Tuesday, August 24, 2021

Managers rule!

 “Western society today is openly ruled by a managerial class.

“Where kings once claimed a divine right to rule, and the bolsheviks of old claimed a right to rule as messiahs of a future kingdom on this earth (bearing a conspicuously strong resemblance to a very old tradition of messianic Christianity with the serial numbers filed off, by the way) the technocrats of today base their claims to lordship not necessarily on the idea of the democratic will of the people, but on the historical inevitability of technocracy as such. 

“Just as there once was a properly ”socialist” way to understand great literature, there is today a properly technical, scientific, or ‘critical’ (in the academic sense of the term) way of understanding war, nation building, cinema, primitive marriage rituals, or whatever else.

“Our managerial leaders deserve to rule us, because managerialism as a world ethos is the only means of effecting functional rule in the context of a modern, international, post-national, information driven, knowledge economy, rules-based… well, you probably already know all the familiar buzzwords beloved by this class of people.

“Kings ruled in the epoch of monarchies, because only kings could rule, or at least so they all claimed. Technocrats rule our post-Soviet era for very much the same reason; they are, according to the legitimating narrative of our age, the only ones that can rule. Much like you can’t put a monkey in charge of a battleship, you can’t possibly hope to rule a modern country without being part of the educated managerial class.

“And just like the kings of old, our technocrats at one point claimed (and even enjoyed) a form of quasi-magical power in the eyes of their peasantry; a view once commonly shared that they could use the very thing that made them rightful rulers – science, logic, rationality, data – to lay on hands, cure ills, and improve society.
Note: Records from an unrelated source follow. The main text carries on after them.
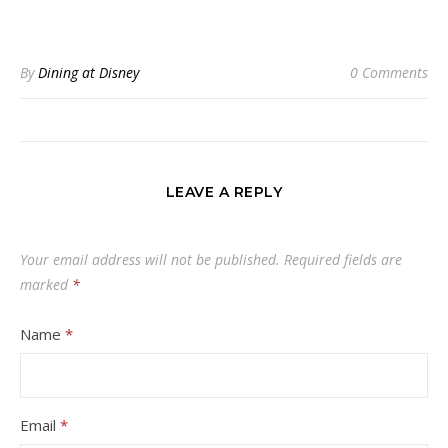
By
Dining at Disney
0 Comments
LEAVE A REPLY
Your email address will not be published.
Required fields are
marked
*
Name
*
Email
*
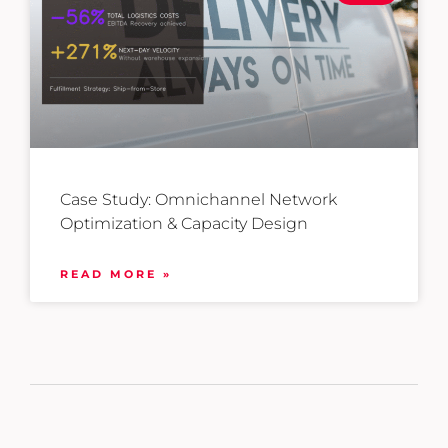
Case Study: Omnichannel Network
Optimization & Capacity Design
READ MORE »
Malcom Kyeyune at Never Yet Melted.

(A couple or three decades ago, there were writings on the danger of technocrats running the European Common Market. Those people, so the argument went, owed no allegiance to political party nor to any nation-state. Theories and formula would govern (or rule) without emotion. Technocracy requires organization. Organization requires managers. Technocrats are good at developing theories and plugging in numbers and data until the desired mathematical or scientific answer is achieved. (“Scientific” in the sense of modernity, not the classic meaning.) But, technocrats are not so good at producing schedules and agenda; ergo, managers.)